**DESCRIPTION OF THE TASK**
From the first entry to the last, repeat them all exactly.

**SUPPLIED MATERIAL**
=-=-=
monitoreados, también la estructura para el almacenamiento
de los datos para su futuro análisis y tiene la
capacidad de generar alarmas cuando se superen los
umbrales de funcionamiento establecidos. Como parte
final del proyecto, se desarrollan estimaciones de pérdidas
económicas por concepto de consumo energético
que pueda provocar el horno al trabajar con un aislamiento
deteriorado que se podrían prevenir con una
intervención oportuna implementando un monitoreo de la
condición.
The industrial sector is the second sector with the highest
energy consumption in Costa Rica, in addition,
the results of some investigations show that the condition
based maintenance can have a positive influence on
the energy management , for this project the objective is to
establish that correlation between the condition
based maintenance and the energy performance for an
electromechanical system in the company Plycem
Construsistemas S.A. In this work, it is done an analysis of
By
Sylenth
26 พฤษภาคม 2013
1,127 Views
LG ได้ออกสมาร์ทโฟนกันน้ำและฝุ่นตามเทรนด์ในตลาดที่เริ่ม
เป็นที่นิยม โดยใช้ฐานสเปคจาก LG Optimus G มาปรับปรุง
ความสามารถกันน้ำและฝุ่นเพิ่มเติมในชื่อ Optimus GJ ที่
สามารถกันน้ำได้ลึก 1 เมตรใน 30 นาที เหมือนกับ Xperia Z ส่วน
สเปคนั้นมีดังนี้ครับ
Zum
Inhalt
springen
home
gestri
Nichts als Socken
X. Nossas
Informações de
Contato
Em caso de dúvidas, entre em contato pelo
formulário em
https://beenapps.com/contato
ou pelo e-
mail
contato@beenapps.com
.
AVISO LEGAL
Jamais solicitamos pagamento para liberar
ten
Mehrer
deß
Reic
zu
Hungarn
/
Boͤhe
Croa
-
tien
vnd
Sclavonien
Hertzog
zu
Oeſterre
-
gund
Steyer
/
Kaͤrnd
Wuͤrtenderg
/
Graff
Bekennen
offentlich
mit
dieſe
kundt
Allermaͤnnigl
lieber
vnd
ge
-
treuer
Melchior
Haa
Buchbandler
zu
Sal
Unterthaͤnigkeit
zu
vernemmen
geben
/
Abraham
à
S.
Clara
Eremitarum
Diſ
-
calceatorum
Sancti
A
=-=-=
**WRITTEN RESPONSE**
monitoreados, también la estructura para el almacenamiento
de los datos para su futuro análisis y tiene la
capacidad de generar alarmas cuando se superen los
umbrales de funcionamiento establecidos. Como parte
final del proyecto, se desarrollan estimaciones de pérdidas
económicas por concepto de consumo energético
que pueda provocar el horno al trabajar con un aislamiento
deteriorado que se podrían prevenir con una
intervención oportuna implementando un monitoreo de la
condición.
The industrial sector is the second sector with the highest
energy consumption in Costa Rica, in addition,
the results of some investigations show that the condition
based maintenance can have a positive influence on
the energy management , for this project the objective is to
establish that correlation between the condition
based maintenance and the energy performance for an
electromechanical system in the company Plycem
Construsistemas S.A. In this work, it is done an analysis of
By
Sylenth
26 พฤษภาคม 2013
1,127 Views
LG ได้ออกสมาร์ทโฟนกันน้ำและฝุ่นตามเทรนด์ในตลาดที่เริ่ม
เป็นที่นิยม โดยใช้ฐานสเปคจาก LG Optimus G มาปรับปรุง
ความสามารถกันน้ำและฝุ่นเพิ่มเติมในชื่อ Optimus GJ ที่
สามารถกันน้ำได้ลึก 1 เมตรใน 30 นาที เหมือนกับ Xperia Z ส่วน
สเปคนั้นมีดังนี้ครับ
Zum
Inhalt
springen
home
gestri
Nichts als Socken
X. Nossas
Informações de
Contato
Em caso de dúvidas, entre em contato pelo
formulário em
https://beenapps.com/contato
ou pelo e-
mail
contato@beenapps.com
.
AVISO LEGAL
Jamais solicitamos pagamento para liberar
ten
Mehrer
deß
Reic
zu
Hungarn
/
Boͤhe
Croa
-
tien
vnd
Sclavonien
Hertzog
zu
Oeſterre
-
gund
Steyer
/
Kaͤrnd
Wuͤrtenderg
/
Graff
Bekennen
offentlich
mit
dieſe
kundt
Allermaͤnnigl
lieber
vnd
ge
-
treuer
Melchior
Haa
Buchbandler
zu
Sal
Unterthaͤnigkeit
zu
vernemmen
geben
/
Abraham
à
S.
Clara
Eremitarum
Diſ
-
calceatorum
Sancti
A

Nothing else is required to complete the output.